From above, the devastation wrought by the floods saturating northern Victoria is clear: we can see ruined crops and fencing, stranded livestock and inundated homes, sheds and businesses.
But something else is clearly visible, too — the all-in community spirit that knots these towns together.
Even from the sky, you can see people rushing to sandbag buildings in Echuca to brace against the predicted Murray River peak coming this week.
Over the past week, hundreds of volunteers, including school students and their teachers, have joined in a momentous effort to create and distribute thousands of sandbags to protect homes and businesses, neighbours and families.
North-east of Echuca are the 66,000 hectares of the Barmah-Millewa National Park, the country’s largest red-gum forest. From above, every visible gap between the trees glistens with water.
This forest, hugging the Victorian side of the border, is an enormous freshwater floodplain fed by an engorged Murray River. It is the Murray that now creates the largest headache for people in the Echuca region.
The Campaspe River peaked at 96.25 metres Australian Height Datum, or above sea level, late on Sunday.
As the Campaspe slowly recedes, large volumes of water are flowing along the Goulburn from flooding in Shepparton and Mooroopna, and will feed into the mighty Murray.
VicEmergency warned on Monday the Murray River could reach 95mAHD on Wednesday or Thursday, a level similar to the 1993 flood level of 94.77mAHD (the Echuca wharf gauge is measured on the Australian Height Datum, which assumes sea level is 0m.)
Between last Wednesday and Monday morning, Victorian SES volunteers have responded to more than 6000 requests for assistance across the state.
Of those, 664 were from people trapped in floodwaters.
An SES spokesman urged people not to drive through floodwaters, and said emergency warnings to evacuate were in place in Echuca, Echuca Village, Bunbartha and Charlton. Warnings would be updated throughout coming days.
While they wait for the Murray to peak, residents are working at breakneck pace to look after their own.
Mr McDonald, who has an irrigation farm just north of the Koondrook-Perricoota state forest just over the border in NSW, will spend the coming days flying people to safety across the state — Kerang, Echuca, Bendigo, Swan Hill and Melbourne are on the list so far.
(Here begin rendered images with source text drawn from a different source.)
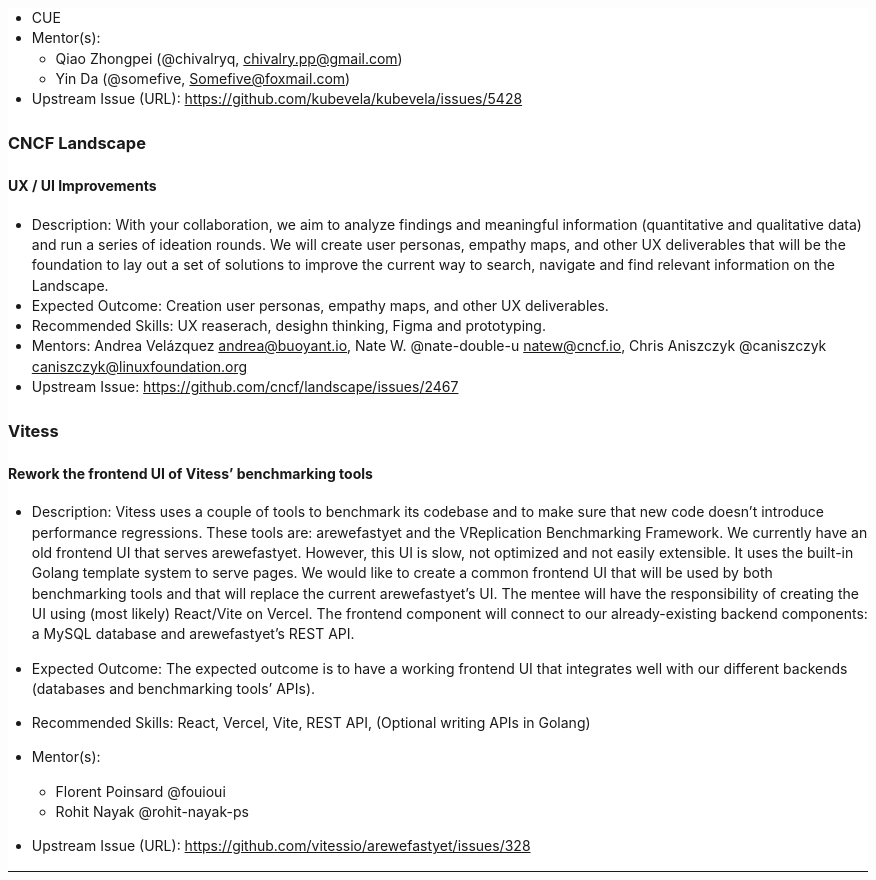   - CUE
- Mentor(s):
  - Qiao Zhongpei (@chivalryq, chivalry.pp@gmail.com)
  - Yin Da (@somefive, Somefive@foxmail.com)
- Upstream Issue (URL): https://github.com/kubevela/kubevela/issues/5428

### CNCF Landscape 

#### UX / UI Improvements

- Description: With your collaboration, we aim to analyze findings and meaningful information (quantitative and qualitative data) and run a series of ideation rounds. We will create user personas, empathy maps, and other UX deliverables that will be the foundation to lay out a set of solutions to improve the current way to search, navigate and find relevant information on the Landscape.
- Expected Outcome: Creation user personas, empathy maps, and other UX deliverables.
- Recommended Skills: UX reaserach, desighn thinking, Figma and prototyping. 
- Mentors: Andrea Velázquez andrea@buoyant.io, Nate W. @nate-double-u natew@cncf.io, Chris Aniszczyk @caniszczyk caniszczyk@linuxfoundation.org
- Upstream Issue: https://github.com/cncf/landscape/issues/2467


### Vitess
#### Rework the frontend UI of Vitess’ benchmarking tools

- Description: Vitess uses a couple of tools to benchmark its codebase and to make sure that new code doesn’t introduce performance regressions. These tools are: arewefastyet and the VReplication Benchmarking Framework. We currently have an old frontend UI that serves arewefastyet. However, this UI is slow, not optimized and not easily extensible. It uses the built-in Golang template system to serve pages. We would like to create a common frontend UI that will be used by both benchmarking tools and that will replace the current arewefastyet’s UI. The mentee will have the responsibility of creating the UI using (most likely) React/Vite on Vercel. The frontend component will connect to our already-existing backend components: a MySQL database and arewefastyet’s REST API.
- Expected Outcome: The expected outcome is to have a working frontend UI that integrates well with our different backends (databases and benchmarking tools’ APIs).
	
- Recommended Skills: React, Vercel, Vite, REST API, (Optional writing APIs in Golang)

- Mentor(s):
  - Florent Poinsard @fouioui
  - Rohit Nayak @rohit-nayak-ps

- Upstream Issue (URL): https://github.com/vitessio/arewefastyet/issues/328 


---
Having spent years farming rice and sheep, and battling floods and droughts, McDonald resolved a decade ago to diversify.
He finished his commercial flight exams in 2010 and spent the next 10 years battling floods, drought and irrigation water shortages.
Like so many farmers, Mr McDonald remembers his family’s life milestones by the natural disasters that punctuate the seasons.
“We don’t have averages in Australia, we just have extremes, and we go straight from this one into that one — whack. And in the middle, somewhere, there’s a bushfire,” he said.
When the floodwaters finally recede, the devastation will be widespread.
In this region, it is grains — chiefly wheat, barley and canola — that are the hardest hit. In the Goulburn Valley, it will be horticulture, including stone fruits, apples and pears, dairy and livestock.
Victorian Farmers Federation president Emma Germano said the floods had caused widespread impacts on farming across the state.
“It’s impossible to fully understand the impact on food availability and prices at this early stage,” she said.
“What we do know is there will be significant impact and disruption coming through our supply chain in the coming months.”